Procaine inhibits the proliferation and DNA methylation in human hepatoma cells

Hepatol Int. 2007 Sep;1(3):355-64. doi: 10.1007/s12072-007-9014-5. Epub 2007 Jul 27.


Purpose: Transcriptional silencing of tumor suppressor genes associated with DNA hypermethylation has been known as a hallmark of human cancer. In this study, we revealed that a local anesthetic, procaine (PCA), possessed growth-inhibitory and demethylating effect on human hepatoma cells in vitro and in vivo.

Methods: The viability of PCA-treated cells with or without trichostatin A (TSA) was investigated. To clarify the mechanism of the antiproliferating effect of PCA, TUNEL assay, FACS analysis, and morphological observation of PCA-treated cells were performed.

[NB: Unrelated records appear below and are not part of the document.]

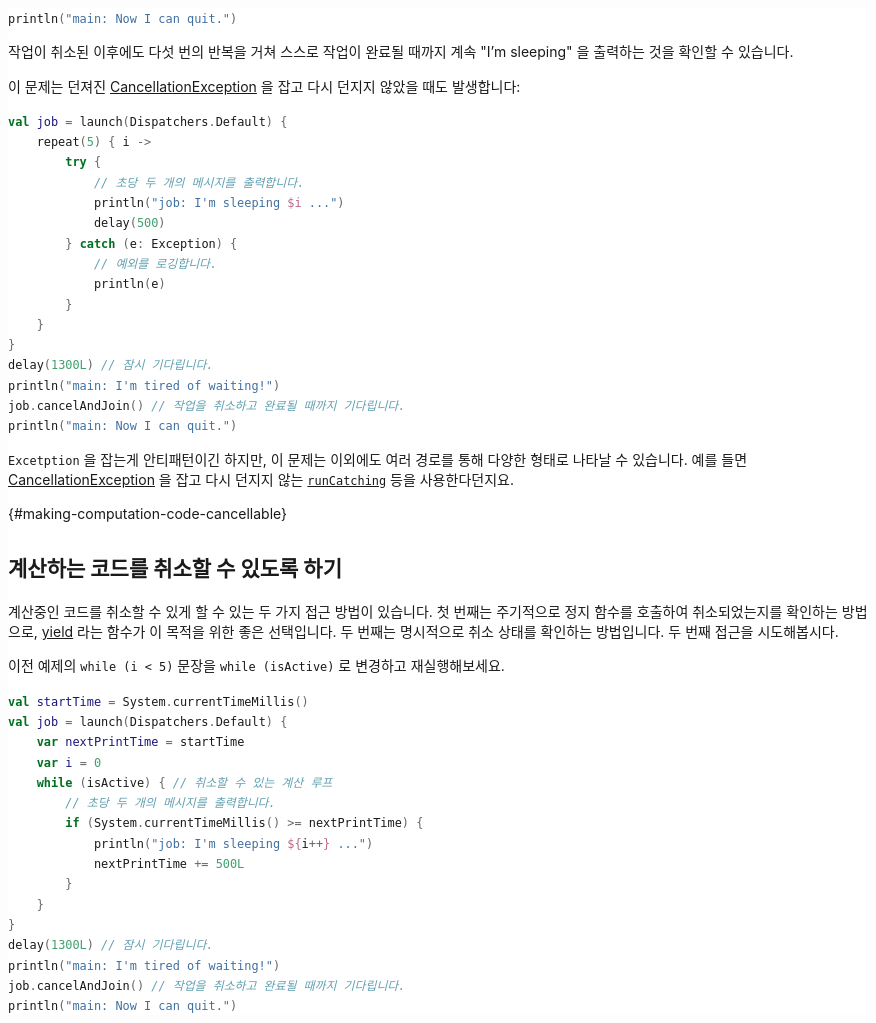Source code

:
 ```kotlin
println("main: Now I can quit.")
```

작업이 취소된 이후에도 다섯 번의 반복을 거쳐 스스로 작업이 완료될 때까지 계속 "I’m sleeping" 을 출력하는 것을 확인할 수 있습니다.

이 문제는 던져진 [CancellationException](https://kotlinlang.org/api/kotlinx.coroutines/kotlinx-coroutines-core/kotlinx.coroutines/-cancellation-exception/index.html) 을 잡고 다시 던지지 않았을 때도 발생합니다:

```kotlin
val job = launch(Dispatchers.Default) {
    repeat(5) { i ->
        try {
            // 초당 두 개의 메시지를 출력합니다.
            println("job: I'm sleeping $i ...")
            delay(500)
        } catch (e: Exception) {
            // 예외를 로깅합니다.
            println(e)
        }
    }
}
delay(1300L) // 잠시 기다립니다.
println("main: I'm tired of waiting!")
job.cancelAndJoin() // 작업을 취소하고 완료될 때까지 기다립니다.
println("main: Now I can quit.")
```

`Excetption` 을 잡는게 안티패턴이긴 하지만, 이 문제는 이외에도 여러 경로를 통해 다양한 형태로 나타날 수 있습니다. 예를 들면 [CancellationException](https://kotlinlang.org/api/kotlinx.coroutines/kotlinx-coroutines-core/kotlinx.coroutines/-cancellation-exception/index.html) 을 잡고 다시 던지지 않는 [`runCatching`](https://kotlinlang.org/api/latest/jvm/stdlib/kotlin/run-catching.html) 등을 사용한다던지요.

{#making-computation-code-cancellable}
## 계산하는 코드를 취소할 수 있도록 하기

계산중인 코드를 취소할 수 있게 할 수 있는 두 가지 접근 방법이 있습니다. 첫 번째는 주기적으로 정지 함수를 호출하여 취소되었는지를 확인하는 방법으로, [yield](https://kotlinlang.org/api/kotlinx.coroutines/kotlinx-coroutines-core/kotlinx.coroutines/yield.html) 라는 함수가 이 목적을 위한 좋은 선택입니다. 
두 번째는 명시적으로 취소 상태를 확인하는 방법입니다. 두 번째 접근을 시도해봅시다.

이전 예제의 `while (i < 5)` 문장을 `while (isActive)` 로 변경하고 재실행해보세요.

```kotlin
val startTime = System.currentTimeMillis()
val job = launch(Dispatchers.Default) {
    var nextPrintTime = startTime
    var i = 0
    while (isActive) { // 취소할 수 있는 계산 루프
        // 초당 두 개의 메시지를 출력합니다.
        if (System.currentTimeMillis() >= nextPrintTime) {
            println("job: I'm sleeping ${i++} ...")
            nextPrintTime += 500L
        }
    }
}
delay(1300L) // 잠시 기다립니다.
println("main: I'm tired of waiting!")
job.cancelAndJoin() // 작업을 취소하고 완료될 때까지 기다립니다.
println("main: Now I can quit.")
```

The expression levels and epigenetic alterations of 4 genes inactivated by DNA hypermethylation in hepatocellular carcinoma (HCC) were examined in hepatoma cells with or without PCA treatment. The growth-inhibitory and demethylating effect of PCA in vivo was tested in nude mice bearing xenograft.

Results: The viability of HLE, HuH7, and HuH6 cells was significantly decreased by PCA treatment. In these cells, the combination treatment with TSA and PCA exhibited stronger reduction of the viability. Inhibition of S/G2/M transition, morphological changes such as vacuolation and no increase in apoptosis rate were observed in the PCA-treated HLE cells. All the genes transcriptionally suppressed by DNA hypermethylation were demethylated and reactivated with PCA treatment. PCA treatment led to partial demethylation and significant reduction in tumor volume in vivo.

Conclusions: These data indicated that PCA had growth-inhibitory and demethylating effects on human hepatoma cells in vitro and in vivo. PCA may be a candidate agent for future therapies for HCC.